**Prompt:** Copy word for word the part of the text about the ADO.NET book that begins with the words containing "The authors have" and ends with "authors' web site.".
Text section start
1. ADO.NET and System.Xml Version 2.0
2. Bulk Loading, Batch Execution and Paging
3. MARS, Asynchronous Commands and ObjectSpaces
4. ADO.NET and SQL Server "Yukon"
5. New Features of System.Xml
6. The XPathDocument2 Class
7. The XmlAdapter and SqlXml Classes
8. XQuery and SQL Server

The publisher, Addison-Wesley maintains a web site for the book at:
http://www.awprofessional.com/isapi/product_id~{6C3101B3-118F-4042-891B-650111A29D6E}/catalog/product.asp At the site you can download two sample chapters for the book as well as have a look at the other related information.

The authors have also a web site for the book at http://www.alanddave.com/books/8391/
The site provides code downloads both in VB and in C#.  There's also an errata as well as a more detailed table of contents included for the book and you can try out the sample code at online. It also worth to note that if there is going to be any updates or any new information related to the book, that is most probably going to be published at the authors' web site.
Text section end
Given data section start
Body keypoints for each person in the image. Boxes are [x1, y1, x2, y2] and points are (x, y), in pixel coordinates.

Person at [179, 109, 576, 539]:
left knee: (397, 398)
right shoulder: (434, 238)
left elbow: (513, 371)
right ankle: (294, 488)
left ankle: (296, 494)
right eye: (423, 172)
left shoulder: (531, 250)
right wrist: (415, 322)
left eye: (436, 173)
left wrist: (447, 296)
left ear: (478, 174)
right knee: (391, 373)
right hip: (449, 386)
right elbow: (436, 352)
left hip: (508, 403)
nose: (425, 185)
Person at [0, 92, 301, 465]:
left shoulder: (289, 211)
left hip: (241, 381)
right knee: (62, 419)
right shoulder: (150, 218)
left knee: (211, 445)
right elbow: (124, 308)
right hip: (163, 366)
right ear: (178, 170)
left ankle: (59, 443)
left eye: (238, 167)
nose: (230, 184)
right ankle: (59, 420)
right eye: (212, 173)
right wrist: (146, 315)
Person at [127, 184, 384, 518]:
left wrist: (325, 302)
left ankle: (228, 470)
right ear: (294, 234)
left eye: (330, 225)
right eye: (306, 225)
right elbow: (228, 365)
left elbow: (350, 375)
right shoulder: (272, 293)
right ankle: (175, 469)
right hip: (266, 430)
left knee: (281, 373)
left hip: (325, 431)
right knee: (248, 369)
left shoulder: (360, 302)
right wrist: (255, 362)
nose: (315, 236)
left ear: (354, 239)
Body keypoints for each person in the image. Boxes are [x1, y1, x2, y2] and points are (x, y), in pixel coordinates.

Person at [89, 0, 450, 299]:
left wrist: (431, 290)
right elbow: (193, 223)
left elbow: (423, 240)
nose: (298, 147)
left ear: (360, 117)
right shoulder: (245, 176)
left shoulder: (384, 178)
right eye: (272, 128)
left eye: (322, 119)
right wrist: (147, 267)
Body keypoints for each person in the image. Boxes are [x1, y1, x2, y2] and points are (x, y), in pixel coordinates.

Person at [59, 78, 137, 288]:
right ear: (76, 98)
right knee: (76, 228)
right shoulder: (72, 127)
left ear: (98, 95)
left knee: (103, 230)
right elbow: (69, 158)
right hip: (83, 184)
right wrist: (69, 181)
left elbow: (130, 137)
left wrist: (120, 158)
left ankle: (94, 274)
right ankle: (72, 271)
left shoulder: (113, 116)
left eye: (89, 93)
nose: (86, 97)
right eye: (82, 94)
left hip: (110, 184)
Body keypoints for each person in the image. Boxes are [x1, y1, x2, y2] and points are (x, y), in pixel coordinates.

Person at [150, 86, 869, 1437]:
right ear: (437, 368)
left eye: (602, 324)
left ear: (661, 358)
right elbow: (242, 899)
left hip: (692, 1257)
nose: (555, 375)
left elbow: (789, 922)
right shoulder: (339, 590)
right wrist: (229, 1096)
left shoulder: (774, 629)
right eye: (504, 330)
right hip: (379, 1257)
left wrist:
Given data section end
**Result for this exercise:**
The authors have also a web site for the book at http://www.alanddave.com/books/8391/
The site provides code downloads both in VB and in C#.  There's also an errata as well as a more detailed table of contents included for the book and you can try out the sample code at online. It also worth to note that if there is going to be any updates or any new information related to the book, that is most probably going to be published at the authors' web site.